European Molecular Biology Laboratory, European Bioinformatics Institute, Hinxton, UK.
School of Biological Sciences, Seoul National University, Seoul, South Korea.
Nucleic Acids Res. 2024 Jan 5;52(D1):D368-D375. doi: 10.1093/nar/gkad1011.
The AlphaFold Database Protein Structure Database (AlphaFold DB, https://alphafold.ebi.ac.uk) has significantly impacted structural biology by amassing over 214 million predicted protein structures, expanding from the initial 300k structures released in 2021. Enabled by the groundbreaking AlphaFold2 artificial intelligence (AI) system, the predictions archived in AlphaFold DB have been integrated into primary data resources such as PDB, UniProt, Ensembl, InterPro and MobiDB. Our manuscript details subsequent enhancements in data archiving, covering successive releases encompassing model organisms, global health proteomes, Swiss-Prot integration, and a host of curated protein datasets. We detail the data access mechanisms of AlphaFold DB, from direct file access via FTP to advanced queries using Google Cloud Public Datasets and the programmatic access endpoints of the database. We also discuss the improvements and services added since its initial release, including enhancements to the Predicted Aligned Error viewer, customisation options for the 3D viewer, and improvements in the search engine of AlphaFold DB.

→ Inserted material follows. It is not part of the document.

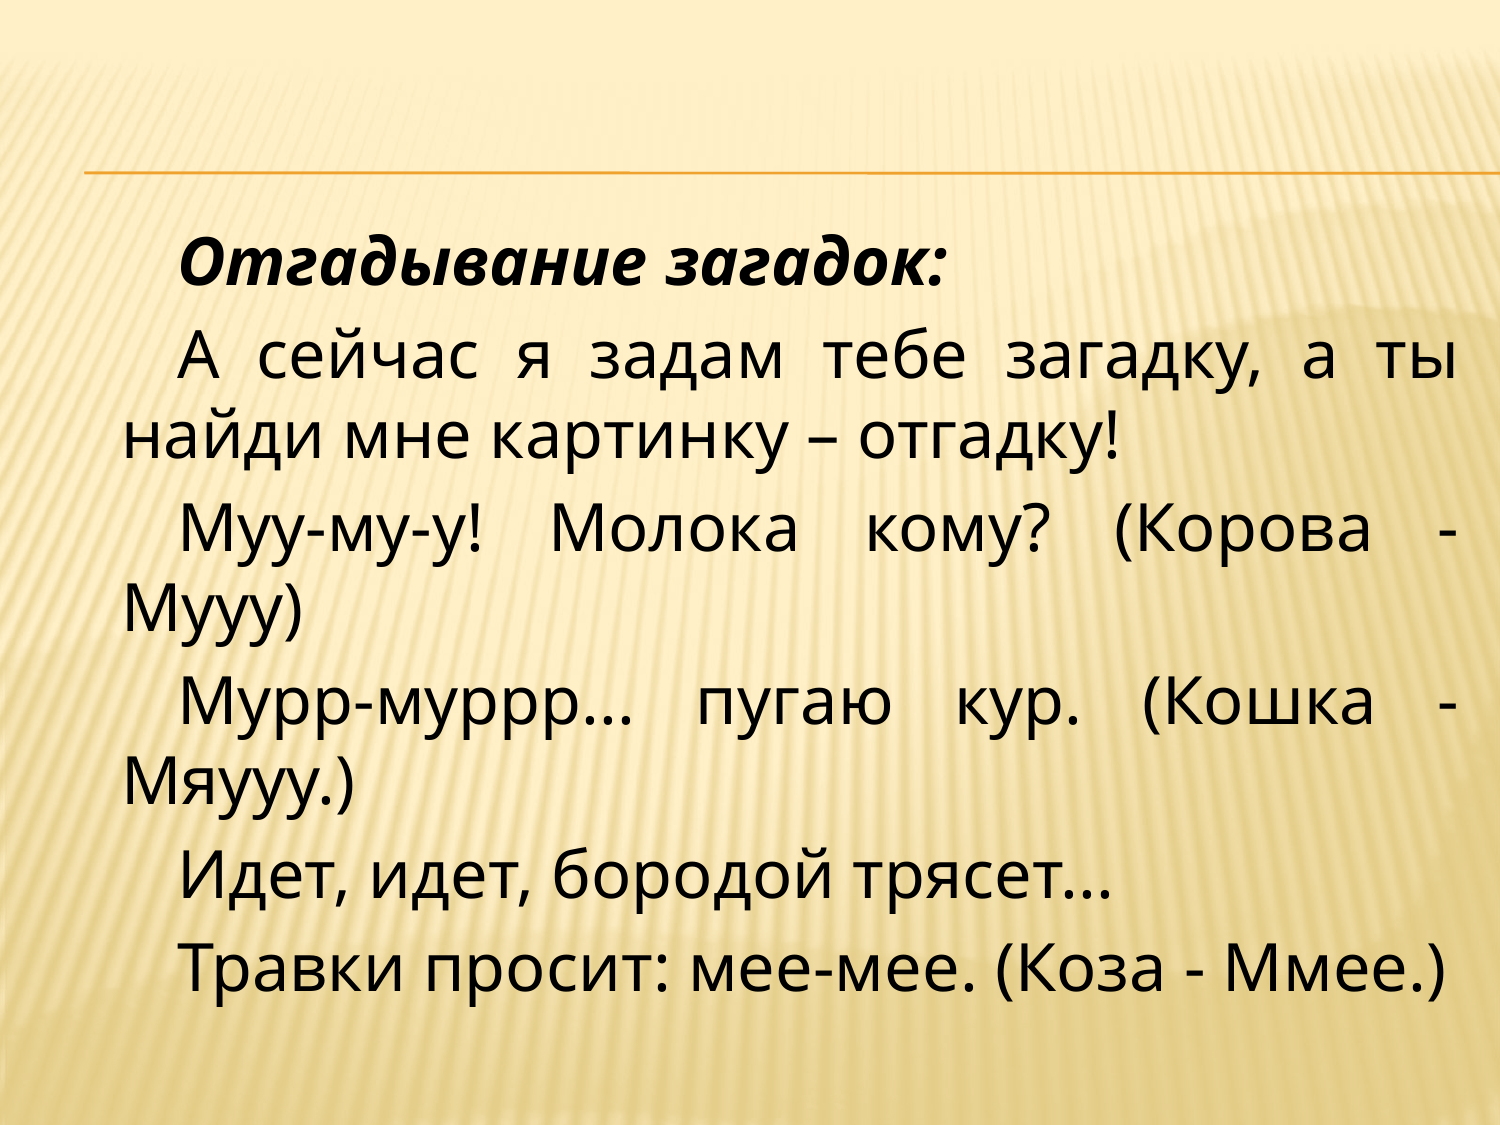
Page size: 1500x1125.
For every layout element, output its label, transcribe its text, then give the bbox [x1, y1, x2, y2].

list Отгадывание загадок: А сейчас я задам тебе загадку, а ты найди мне картинку – отгадку! Муу-му-у! Молока кому? (Корова - Мууу) Мурр-муррр... пугаю кур. (Кошка - Мяууу.) Идет, идет, бородой трясет... Травки просит: мее-мее. (Коза - Ммее.) [50, 210, 1475, 1055]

AlphaFold 数据库蛋白质结构数据库(AlphaFold DB,https://alphafold.ebi.ac.uk)通过积累超过 2.14 亿个预测蛋白质结构,从 2021 年最初发布的 30 万个结构扩展,对结构生物学产生了重大影响。借助开创性的 AlphaFold2 人工智能(AI)系统,AlphaFold DB 中存档的预测已被整合到 PDB、UniProt、Ensembl、InterPro 和 MobiDB 等主要数据资源中。我们的手稿详细介绍了数据归档方面的后续增强,涵盖了包括模式生物、全球健康蛋白质组、Swiss-Prot 集成以及一系列精选蛋白质数据集在内的连续版本。我们详细介绍了 AlphaFold DB 的数据访问机制,包括通过 FTP 进行直接文件访问,以及使用 Google Cloud Public Datasets 和数据库的编程访问端点进行高级查询。我们还讨论了自初始发布以来添加的改进和服务,包括对预测对齐误差查看器的增强、3D 查看器的自定义选项以及 AlphaFold DB 搜索引擎的改进。